The market has so far been able to accommodate the new and expanding tech companies in large part because the federal government spent years working to reduce its downtown office footprint through consolidation efforts and moving civil servants into buildings elsewhere in the National Capital Region, such as the Ottawa Train Yards.

This helped to push the central business district office vacancy rate up to 10.9 per cent as recently as the end of 2016, according to figures published by Colliers International. That’s since retreated to 8.1 per cent in the first quarter of 2018, the firm reported last month.

However, CBRE argues that a spate of federal hiring under the Liberals and recently published expressions of interest in downtown office space suggest the government is considering a resumption of its growth in the core.

“If the federal government begins ramping up leasing, then I sense that urban tech and the federal government will be on a collision course, fighting for the same space.”

“If the federal government begins ramping up leasing, then I sense that urban tech and the federal government will be on a collision course, fighting for the same space,” Hamilton said. He added that this is unlikely to happen before the bulk of the space being vacated by DND – which is consolidating its presence at the former Nortel Campus – is absorbed.

Some of the pressure will be alleviated by the massive development projects proposed for the western edge of downtown.
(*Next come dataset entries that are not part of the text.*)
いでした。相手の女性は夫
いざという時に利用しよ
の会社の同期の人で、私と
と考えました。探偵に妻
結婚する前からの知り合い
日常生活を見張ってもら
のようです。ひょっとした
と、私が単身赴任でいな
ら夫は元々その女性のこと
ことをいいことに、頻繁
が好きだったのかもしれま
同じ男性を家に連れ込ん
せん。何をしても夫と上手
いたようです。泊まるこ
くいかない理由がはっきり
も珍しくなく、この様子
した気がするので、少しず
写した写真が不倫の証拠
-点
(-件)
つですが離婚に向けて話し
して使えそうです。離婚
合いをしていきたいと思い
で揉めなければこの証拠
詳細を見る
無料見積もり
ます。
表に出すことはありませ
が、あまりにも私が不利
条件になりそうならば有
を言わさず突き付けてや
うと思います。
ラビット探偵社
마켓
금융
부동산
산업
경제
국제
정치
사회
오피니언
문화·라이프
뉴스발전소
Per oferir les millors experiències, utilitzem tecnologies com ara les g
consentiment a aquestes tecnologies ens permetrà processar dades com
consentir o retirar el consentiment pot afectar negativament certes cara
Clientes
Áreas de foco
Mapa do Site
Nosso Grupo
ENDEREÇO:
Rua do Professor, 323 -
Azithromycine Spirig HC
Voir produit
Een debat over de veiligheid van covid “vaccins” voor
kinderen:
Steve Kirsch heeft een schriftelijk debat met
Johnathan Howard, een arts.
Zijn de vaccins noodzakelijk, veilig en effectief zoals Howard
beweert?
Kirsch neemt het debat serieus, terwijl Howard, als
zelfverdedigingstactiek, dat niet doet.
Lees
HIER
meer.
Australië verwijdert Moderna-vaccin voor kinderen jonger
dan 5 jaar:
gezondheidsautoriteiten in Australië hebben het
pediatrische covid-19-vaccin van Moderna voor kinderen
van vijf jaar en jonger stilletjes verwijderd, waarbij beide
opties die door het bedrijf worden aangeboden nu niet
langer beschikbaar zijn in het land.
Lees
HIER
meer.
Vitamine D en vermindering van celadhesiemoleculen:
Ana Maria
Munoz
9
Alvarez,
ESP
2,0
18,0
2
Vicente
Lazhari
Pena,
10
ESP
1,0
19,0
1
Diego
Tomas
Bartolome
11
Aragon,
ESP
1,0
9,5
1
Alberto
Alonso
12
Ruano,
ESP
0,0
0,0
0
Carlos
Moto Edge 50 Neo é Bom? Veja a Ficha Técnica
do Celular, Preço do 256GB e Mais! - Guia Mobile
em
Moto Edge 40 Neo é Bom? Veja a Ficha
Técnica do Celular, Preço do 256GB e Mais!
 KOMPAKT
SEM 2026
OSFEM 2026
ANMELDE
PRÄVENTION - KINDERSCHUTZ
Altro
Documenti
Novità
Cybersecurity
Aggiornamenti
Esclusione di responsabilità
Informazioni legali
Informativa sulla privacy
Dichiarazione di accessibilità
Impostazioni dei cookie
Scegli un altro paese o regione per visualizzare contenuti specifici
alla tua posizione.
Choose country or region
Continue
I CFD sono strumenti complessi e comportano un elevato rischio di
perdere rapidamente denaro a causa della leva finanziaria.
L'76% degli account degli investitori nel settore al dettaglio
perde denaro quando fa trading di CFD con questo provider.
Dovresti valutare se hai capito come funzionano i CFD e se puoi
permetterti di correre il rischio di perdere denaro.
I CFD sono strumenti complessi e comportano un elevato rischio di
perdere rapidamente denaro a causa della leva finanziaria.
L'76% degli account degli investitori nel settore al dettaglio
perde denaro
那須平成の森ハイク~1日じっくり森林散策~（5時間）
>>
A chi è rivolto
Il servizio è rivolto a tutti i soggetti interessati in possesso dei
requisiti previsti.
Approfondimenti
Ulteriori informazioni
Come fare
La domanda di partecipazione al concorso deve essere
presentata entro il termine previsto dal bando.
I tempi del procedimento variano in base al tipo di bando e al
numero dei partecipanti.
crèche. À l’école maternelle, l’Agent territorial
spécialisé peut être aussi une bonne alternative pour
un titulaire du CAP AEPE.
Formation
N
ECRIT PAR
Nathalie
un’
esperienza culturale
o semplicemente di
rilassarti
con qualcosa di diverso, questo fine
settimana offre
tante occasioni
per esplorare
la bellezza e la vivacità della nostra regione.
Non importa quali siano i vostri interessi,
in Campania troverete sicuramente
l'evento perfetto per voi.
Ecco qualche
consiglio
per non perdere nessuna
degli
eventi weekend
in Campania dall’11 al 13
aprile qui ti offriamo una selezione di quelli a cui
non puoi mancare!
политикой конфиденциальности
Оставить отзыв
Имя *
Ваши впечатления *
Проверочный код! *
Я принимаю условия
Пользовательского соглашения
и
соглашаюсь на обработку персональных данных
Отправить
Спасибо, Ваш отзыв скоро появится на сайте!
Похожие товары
CBRE estimates that Zibi, RendezVous-LeBreton, Claridge, Invest Ottawa and Trinity have collectively proposed some three million square feet of office space within mixed-use developments at LeBreton Flats and around Bayview Station.

If competition does heat up, Hamilton says landlords will have to make choices between filling their buildings with federal tenancies, which come with exceptionally strong covenants, or tech firms that can often afford to pay higher rents than the public sector.

“It will be exciting to see how landlords decide,” he said.